= 2002 in red carpet fashion =

Red carpet fashion in 2002 saw January's Golden Globes called "simple and safe", and the Oscars in March described as "conservative" and "a night of fashion blunders". The events of September 11 the previous year had an effect on red carpet style, with many guests at September's Emmys choosing to wear black in remembrance of those who died.

==Golden Globe Awards (January 21)==
The main look of the evening at the 59th Golden Globe Awards was a very low-cut V-necked gown in red, black, or purple tones, with large dangling earrings and pale lipstick, while male guests mostly wore black or silver ties with white shirts under their tuxedos.
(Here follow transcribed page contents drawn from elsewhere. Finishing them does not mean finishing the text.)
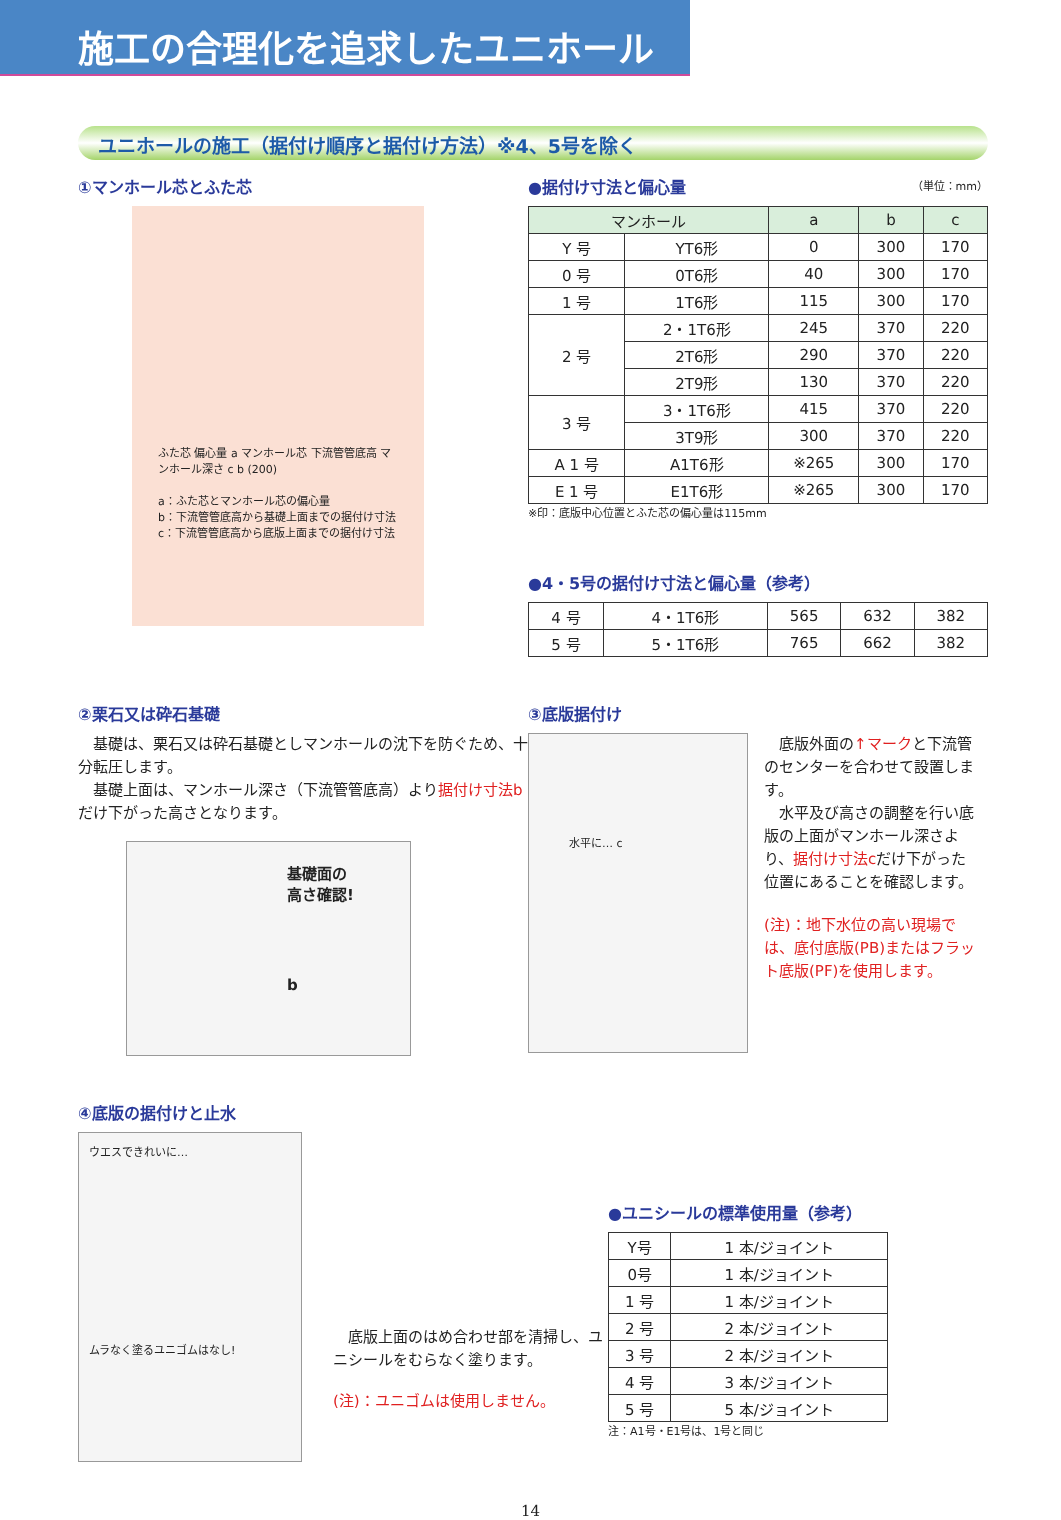施工の合理化を追求したユニホール
ユニホールの施工（据付け順序と据付け方法）※4、5号を除く
①マンホール芯とふた芯
ふた芯 偏心量 a マンホール芯 下流管管底高 マンホール深さ c b (200)
a：ふた芯とマンホール芯の偏心量
b：下流管管底高から基礎上面までの据付け寸法
c：下流管管底高から底版上面までの据付け寸法
●据付け寸法と偏心量 （単位：mm）
| マンホール | | a | b | c |
| --- | --- | --- | --- | --- |
| Y 号 | YT6形 | 0 | 300 | 170 |
| 0 号 | 0T6形 | 40 | 300 | 170 |
| 1 号 | 1T6形 | 115 | 300 | 170 |
| 2 号 | 2・1T6形 | 245 | 370 | 220 |
| | 2T6形 | 290 | 370 | 220 |
| | 2T9形 | 130 | 370 | 220 |
| 3 号 | 3・1T6形 | 415 | 370 | 220 |
| | 3T9形 | 300 | 370 | 220 |
| A 1 号 | A1T6形 | ※265 | 300 | 170 |
| E 1 号 | E1T6形 | ※265 | 300 | 170 |
※印：底版中心位置とふた芯の偏心量は115mm
●4・5号の据付け寸法と偏心量（参考）
| 4 号 | 4・1T6形 | 565 | 632 | 382 |
| 5 号 | 5・1T6形 | 765 | 662 | 382 |
②栗石又は砕石基礎
　基礎は、栗石又は砕石基礎としマンホールの沈下を防ぐため、十分転圧します。
　基礎上面は、マンホール深さ（下流管管底高）より据付け寸法bだけ下がった高さとなります。
基礎面の
高さ確認!
b
③底版据付け
水平に… c
　底版外面の↑マークと下流管のセンターを合わせて設置します。
　水平及び高さの調整を行い底版の上面がマンホール深さより、据付け寸法cだけ下がった位置にあることを確認します。
(注)：地下水位の高い現場では、底付底版(PB)またはフラット底版(PF)を使用します。
④底版の据付けと止水
ウエスできれいに…
ムラなく塗るユニゴムはなし!
　底版上面のはめ合わせ部を清掃し、ユニシールをむらなく塗ります。
(注)：ユニゴムは使用しません。
●ユニシールの標準使用量（参考）
| Y号 | 1 本/ジョイント |
| 0号 | 1 本/ジョイント |
| 1 号 | 1 本/ジョイント |
| 2 号 | 2 本/ジョイント |
| 3 号 | 2 本/ジョイント |
| 4 号 | 3 本/ジョイント |
| 5 号 | 5 本/ジョイント |
注：A1号・E1号は、1号と同じ
14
Some exceptions were Heather Locklear in turquoise-beaded Celine, Kate Hudson in silver, and Andie MacDowell in red-and-white Escada; whilst Sting and Benjamin Bratt wore open-necked shirts. Silhouettes were either form-fitting or full-skirted, in flowing silk and tulle fabrics.

The looks on the red carpet were reviewed by Joan and Melissa Rivers in a special edition of the E! Fashion Police television programme.

==Academy Awards (March 24)==
Prior to the 74th Academy Awards ceremony, its producer Laura Ziskin encouraged attendees to make an effort. However, the gowns seen on the red carpet were generally not well received, with Marcelle D'Argy Smith, formerly of Cosmopolitan, describing it as a "night of fashion blunders", saying that only the men in their tuxedos looked really gorgeous. One dress that was particularly criticised was Gwyneth Paltrow's black Alexander McQueen dress with a transparent ruched bodice, which, ten years later, was still being cited as an Oscar fashion disaster. Also criticised were Barbra Streisand's burgundy velvet "tent/wrap/curtain" and Jennifer Connelly's strapless tulle dress in "shrieking beige" and "pale dung" (described elsewhere as "phlegm-coloured"). Nicole Kidman's pale pink Chanel dress was dismissed as nice but boring by D'Argy Smith, although admired elsewhere. She was the only high-profile attendee in Chanel that evening, having requested exclusive rights to being dressed by the house.

However, that year's Best Actress winner, Halle Berry, had a hit with an Elie Saab dress with a strategically embroidered nude-effect brown net bodice and a voluminous taffeta skirt, which Cosmopolitan magazine suggested in 2008 was "probably one of the best known Oscar dresses of all time". Like Paltrow's dress, Berry's dress was still being cited ten years later, but as a fashion success that made Saab an "overnight sensation". It was voted 8th greatest red carpet gown of all time in a 2008 Debenhams poll, just behind Kate Winslet's red Ben de Lisi gown at 7th. Winslet's dress, unadorned except for an asymmetrical flowered strap running across the front, was largely admired, Cosmopolitan declaring it simple but "ultra-flattering", although Amanda Platell for the New Statesman described Winslet as resembling a "podgy mum from Muswell Hill" (whilst declaring Berry's dress the best of the night). As with Saab, de Lisi received a major boost, saying the following year: "I can't possibly quantify how much publicity I got from that or how much money I made. And now, every time anyone writes about her [Winslet] they use the picture of her in the dress and so it just goes on and on."

==Emmys (22 September)==
Whilst encouraged to dress up for the event, many attendees at the 54th Primetime Emmy Awards wore black in memory of the September 11 attacks the previous year, which led to the previous year's ceremony being postponed until November. However, a few attendees wore colour, including Jennifer Aniston in pink Dior and Oprah Winfrey whose pale yellow chiffon dress by Bradley Bayou was cited as one of the best dresses of the night.